▸ **What to do**
**A)** According to the page excerpt on the 'Limits to Growth' study, which university's Earth Sciences Department is Prof Ugo Bardi part of?
**B)** Go on with the article about the 'Limits to Growth' report, starting right after its final sentence.

ResiliencePublished on Resilience (http://www.resilience.org)
Scientists vindicate 'Limits to Growth' – urge investment in 'circular economy'Published by Guardian Earth Insight blog on 2014-06-05
Original article: http://www.theguardian.com/environment/earth-insight/2014/jun/04/scientists-limits-to-growth-vindicated-investment-transition-circular-economy by Nafeez Ahmed
The Earth has finite mineral resources, but humans are using them up faster than they can regenerate, with rising economic and environmental costs.
According to a new peer-reviewed scientific report, industrial civilisation is likely to deplete its low-cost mineral resources within the next century, with debilitating impacts for the global economy and key infrastructures within the coming decade.
The study, the 33rd report to the Club of Rome, is authored by Prof Ugo Bardi of the University of Florence's Earth Sciences Department, and includes contributions from a wide range of senior scientists across relevant disciplines.
The Club of Rome is a Swiss-based global think tank consisting of current and former heads of state, UN bureaucrats, government officials, diplomats, scientists, economists and business leaders.
Its first report in 1972, The Limits to Growth, was conducted by a scientific team at the Massachusetts Institute for Technology (MIT), and warned that limited availability of natural resources relative to rising costs would undermine continued economic growth by around the second decade of the 21st century.
Although widely ridiculed, recent scientific reviews confirm that the original report's projections in its 'base scenario' remain robust. In 2008, Australia's federal government scientific research agency CSIRO concluded that The Limits to Growth forecast of potential "global ecological and economic collapse coming up in the middle of the 21st Century" due to convergence of "peak oil, climate change, and food and water security", is "on-track." Actual current trends in these areas "resonate strongly with the overshoot and collapse displayed in the book's 'business-as-usual scenario.'"

(Entries from a dataset)
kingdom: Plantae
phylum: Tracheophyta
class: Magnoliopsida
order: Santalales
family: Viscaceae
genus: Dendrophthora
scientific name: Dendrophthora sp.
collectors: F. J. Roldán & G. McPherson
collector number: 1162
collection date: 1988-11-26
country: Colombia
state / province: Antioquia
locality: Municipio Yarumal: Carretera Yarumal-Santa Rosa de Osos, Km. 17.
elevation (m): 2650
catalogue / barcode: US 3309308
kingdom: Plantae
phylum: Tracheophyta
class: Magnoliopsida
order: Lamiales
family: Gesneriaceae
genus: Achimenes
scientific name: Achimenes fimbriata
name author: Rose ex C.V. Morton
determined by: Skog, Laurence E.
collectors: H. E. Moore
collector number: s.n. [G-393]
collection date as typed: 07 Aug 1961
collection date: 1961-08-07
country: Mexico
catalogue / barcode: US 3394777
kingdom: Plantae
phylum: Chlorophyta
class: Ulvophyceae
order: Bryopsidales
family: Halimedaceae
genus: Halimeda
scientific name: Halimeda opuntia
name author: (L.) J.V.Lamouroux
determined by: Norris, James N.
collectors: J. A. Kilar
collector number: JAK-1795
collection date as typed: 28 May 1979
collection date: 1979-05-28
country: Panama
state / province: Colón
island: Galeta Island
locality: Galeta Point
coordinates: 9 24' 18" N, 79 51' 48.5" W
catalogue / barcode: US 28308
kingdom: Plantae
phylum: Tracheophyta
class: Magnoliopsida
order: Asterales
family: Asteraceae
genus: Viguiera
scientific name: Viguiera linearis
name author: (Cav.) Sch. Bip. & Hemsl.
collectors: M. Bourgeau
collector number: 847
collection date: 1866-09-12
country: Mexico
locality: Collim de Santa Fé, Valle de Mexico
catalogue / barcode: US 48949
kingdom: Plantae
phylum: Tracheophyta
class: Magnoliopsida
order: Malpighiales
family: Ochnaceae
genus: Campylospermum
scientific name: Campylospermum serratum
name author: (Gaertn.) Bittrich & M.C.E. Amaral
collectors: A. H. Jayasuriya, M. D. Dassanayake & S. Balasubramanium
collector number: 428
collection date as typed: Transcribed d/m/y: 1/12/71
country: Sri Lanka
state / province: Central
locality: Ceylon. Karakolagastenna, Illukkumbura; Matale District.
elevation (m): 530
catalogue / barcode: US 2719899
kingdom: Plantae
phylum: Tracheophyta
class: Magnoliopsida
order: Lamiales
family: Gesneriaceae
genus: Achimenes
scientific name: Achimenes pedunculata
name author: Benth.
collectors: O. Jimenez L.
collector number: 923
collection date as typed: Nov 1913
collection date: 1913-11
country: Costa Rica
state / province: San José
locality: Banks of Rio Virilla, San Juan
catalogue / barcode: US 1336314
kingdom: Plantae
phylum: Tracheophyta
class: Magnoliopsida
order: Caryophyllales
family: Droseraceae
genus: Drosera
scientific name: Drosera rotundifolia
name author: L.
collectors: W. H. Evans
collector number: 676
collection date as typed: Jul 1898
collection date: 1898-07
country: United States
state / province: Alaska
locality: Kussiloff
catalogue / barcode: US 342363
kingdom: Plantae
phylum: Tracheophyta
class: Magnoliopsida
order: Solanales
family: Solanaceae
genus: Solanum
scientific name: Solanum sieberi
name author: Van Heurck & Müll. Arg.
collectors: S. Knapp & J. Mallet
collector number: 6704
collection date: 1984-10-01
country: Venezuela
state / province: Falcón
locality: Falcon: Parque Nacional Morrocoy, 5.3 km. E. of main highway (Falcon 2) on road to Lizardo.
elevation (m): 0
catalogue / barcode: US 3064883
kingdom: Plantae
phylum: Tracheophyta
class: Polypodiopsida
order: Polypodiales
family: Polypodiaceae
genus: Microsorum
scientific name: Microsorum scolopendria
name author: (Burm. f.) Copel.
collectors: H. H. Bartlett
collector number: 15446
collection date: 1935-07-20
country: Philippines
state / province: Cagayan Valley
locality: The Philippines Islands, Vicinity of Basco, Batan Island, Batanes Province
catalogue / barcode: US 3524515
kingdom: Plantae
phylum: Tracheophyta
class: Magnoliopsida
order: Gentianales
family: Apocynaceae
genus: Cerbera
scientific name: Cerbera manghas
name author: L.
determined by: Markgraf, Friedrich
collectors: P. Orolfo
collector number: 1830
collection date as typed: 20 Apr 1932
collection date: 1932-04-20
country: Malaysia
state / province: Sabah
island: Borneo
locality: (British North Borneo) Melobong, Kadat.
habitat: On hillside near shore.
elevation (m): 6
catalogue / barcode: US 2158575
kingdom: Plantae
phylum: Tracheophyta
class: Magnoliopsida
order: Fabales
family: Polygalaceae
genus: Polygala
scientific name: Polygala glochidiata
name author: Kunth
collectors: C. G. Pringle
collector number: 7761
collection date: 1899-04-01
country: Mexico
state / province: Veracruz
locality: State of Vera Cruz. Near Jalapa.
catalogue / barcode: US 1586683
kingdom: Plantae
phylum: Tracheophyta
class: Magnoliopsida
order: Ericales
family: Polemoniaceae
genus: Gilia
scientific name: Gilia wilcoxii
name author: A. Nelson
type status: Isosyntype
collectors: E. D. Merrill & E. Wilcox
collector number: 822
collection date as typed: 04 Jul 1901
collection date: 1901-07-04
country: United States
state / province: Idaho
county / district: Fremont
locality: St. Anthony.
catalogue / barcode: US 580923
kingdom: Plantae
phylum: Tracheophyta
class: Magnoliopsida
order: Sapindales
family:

▸ **Task results**
**A)** The University of Florence.

**B)**
In 2009, American Scientist published similar findings by other scientists. That review, by leading systems ecologists Prof Charles Hall of State University of New York and Prof John W Day of Louisiana State University, concluded that while the limits-to-growth model's "predictions of extreme pollution and population decline have not come true", the model results are:
"... almost exactly on course some 35 years later in 2008 (with a few appropriate assumptions)... it is important to recognise that its predictions have not been invalidated and in fact seem quite on target. We are not aware of any model made by economists that is as accurate over such a long time span."
The new Club of Rome report says that:
"The phase of mining by humans is a spectacular but very brief episode in the geological history of the planet… The limits to mineral extraction are not limits of quantity; they are limits of energy. Extracting minerals takes energy, and the more dispersed the minerals are, the more energy is needed… Only conventional ores can be profitably mined with the amounts of energy we can produce today."
The combination of mineral depletion, associated radioactive and heavy metal pollution, and the accumulation of greenhouse gases from fossil fuel exploitation is leaving our descendants the "heavy legacy" of a virtually terraformed world:
"The Earth will never be the same; it is being transformed into a new and different planet."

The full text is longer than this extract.